# Ausgewählter Abschnitt
* * *
Ich hoffe, der Transmann hatte die Kraft diese Personen zu melden oder gar anzuzeigen, so was darf in einem „zivilisierten Land“ nicht passieren. Ja, wir leben in einem Märchen und ich danke der ff, dass sie uns wachrüttelt. Bereits vor zwei Jahren hatte ich in der ff-Titelgeschichte erwähnt, dass der Hass größer geworden ist, und nun lese ich von weiteren Degradierungen.

Da ist es positiv, dass die Landesregierung und viele Südtiroler Unternehmen sich dem Pride Monat anschließen. Sicher ist es bei einigen ein reines „Toleranzwashing“, aber viele andere sehen es als Teil ihrer Unternehmenskultur und zeigen im wahrsten Sinne Flagge. Und ein ganzer Monat hat mehr Sichtbarkeit als irgendein internationaler Tag der Hoffnung.

Ich schätze sehr, dass das traditionsreiche Schloss Tirol auch zu diesem „bunten“ Teil der Südtiroler Geschichte und Gesellschaft steht. Und zwar nicht als Pflicht, sondern aus Überzeugung. Interessant wäre eine Ausstellung zur Verfolgung, Enthauptung und Verbrennung „Anders­denkender und Anderslebender“ im Spätmittelalter und frühen Neuzeit – auch in Südtirol.
* * *
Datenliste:
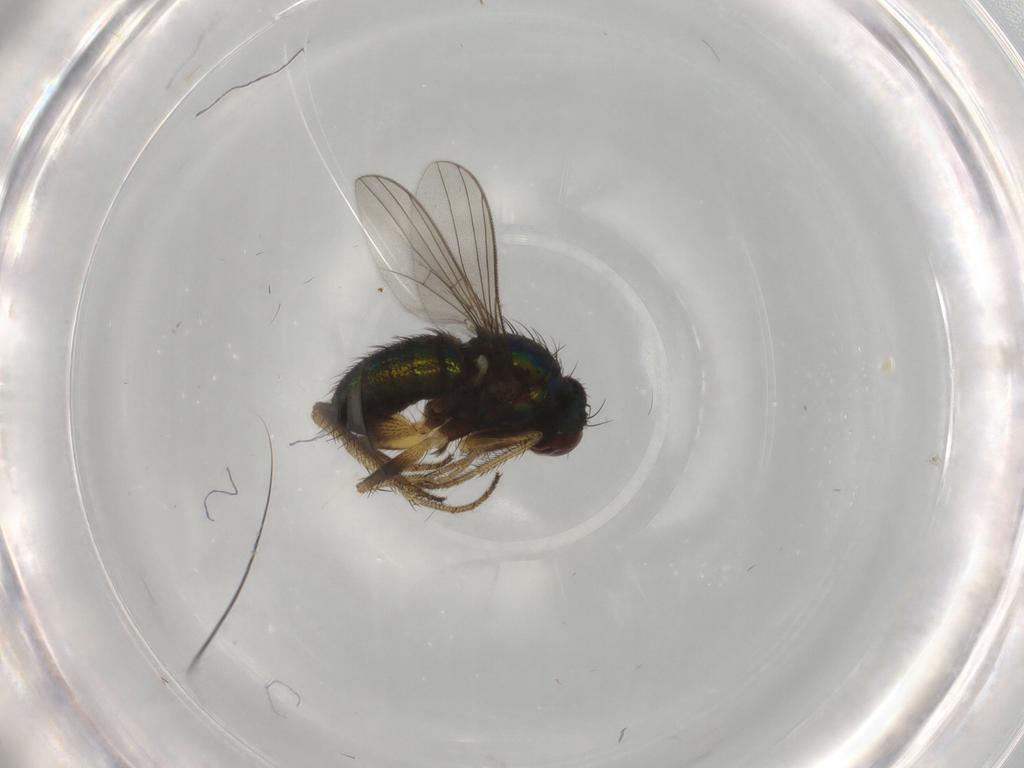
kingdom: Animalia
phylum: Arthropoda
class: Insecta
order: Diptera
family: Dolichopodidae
* * *
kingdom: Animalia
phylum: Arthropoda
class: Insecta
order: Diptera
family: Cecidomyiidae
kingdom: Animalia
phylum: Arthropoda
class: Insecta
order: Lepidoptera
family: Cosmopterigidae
* * *
# Schriftliche Aufgabe 1
Welches Schloss steht laut dem ausgewählten Abschnitt zum „bunten“ Teil der Südtiroler Geschichte und Gesellschaft?
# Schriftliche Aufgabe 2
Fasse den ausgewählten Abschnitt in genau zwei Sätzen zusammen.
# Schriftliche Aufgabe 3
Schreibe den ausgewählten Abschnitt über den Pride Monat in Südtirol im Anschluss an seinen letzten Satz weiter.

# Antwort 1
Schloss Tirol.

# Antwort 2
Der Abschnitt hofft, dass der Transmann die Kraft hatte, die betreffenden Personen zu melden oder anzuzeigen, und hält fest, dass der Hass größer geworden ist. Er begrüßt, dass sich Landesregierung und viele Südtiroler Unternehmen dem Pride Monat anschließen und Schloss Tirol zu diesem Teil der Geschichte steht, und regt eine Ausstellung zur Verfolgung „Andersdenkender und Anderslebender“ im Spätmittelalter und in der frühen Neuzeit an.

# Antwort 3
Im Mittelalter scheinen auch einige Politiker á la Galateo oder Vertreter von unbedeutenden rechten Kleinstparteien zu leben. Diese müssen kaum Verantwortung für die neue Gewalt gegenüber queeren Menschen übernehmen, die sie möglicherweise selbst mit ihren Aussagen auslösen.

Die Straftat der Hassrede (istigazione all’odio) gilt nur für Rasse, Religion und Ethnie. Seit Jahrzehnten werden Gesetzesanpassungen blockiert und der Schutz und die Sicherheit von sexuellen Minderheiten erschwert. Die aktuelle Regierung hat sogar einige wenige Gesetze rückwirkend eingeschränkt. Es würde mich nicht mehr wundern, wenn Meloni meine Hochzeit nachträglich annulliert.

Laut Rainbow Europe Map gehört Italien zu den Schlusslichtern, gleichauf mit Georgien; sogar Kosovo und Bosnien scheinen weniger homophob zu sein. Warum gerade Italien (und damit Südtirol) hier so unterentwickelt ist, kann sich in den Ursachen der Homophobie finden: Diese ist eine Abwehr von Ängsten, auch vor der eigenen unterdrückten sexuellen Identität. Die Angst wächst, je geringer das Selbstwertgefühl des Menschen ist, je geringer die soziale Integration und die soziale Lage. Und da setzen die rechten Parteien an. Wenn Galateo in den Schulen der italienischen Sprachgruppe diese Kampagnen nicht mehr erlaubt, dann „entkultiviert“ er die eigene Sprachgruppe und darf sich nicht wundern, wenn sich diese dann noch mehr gegenüber der deutschen Sprachgruppe benachteiligt fühlt. Und dadurch noch mehr den lokalen Wahlen fernbleiben könnte.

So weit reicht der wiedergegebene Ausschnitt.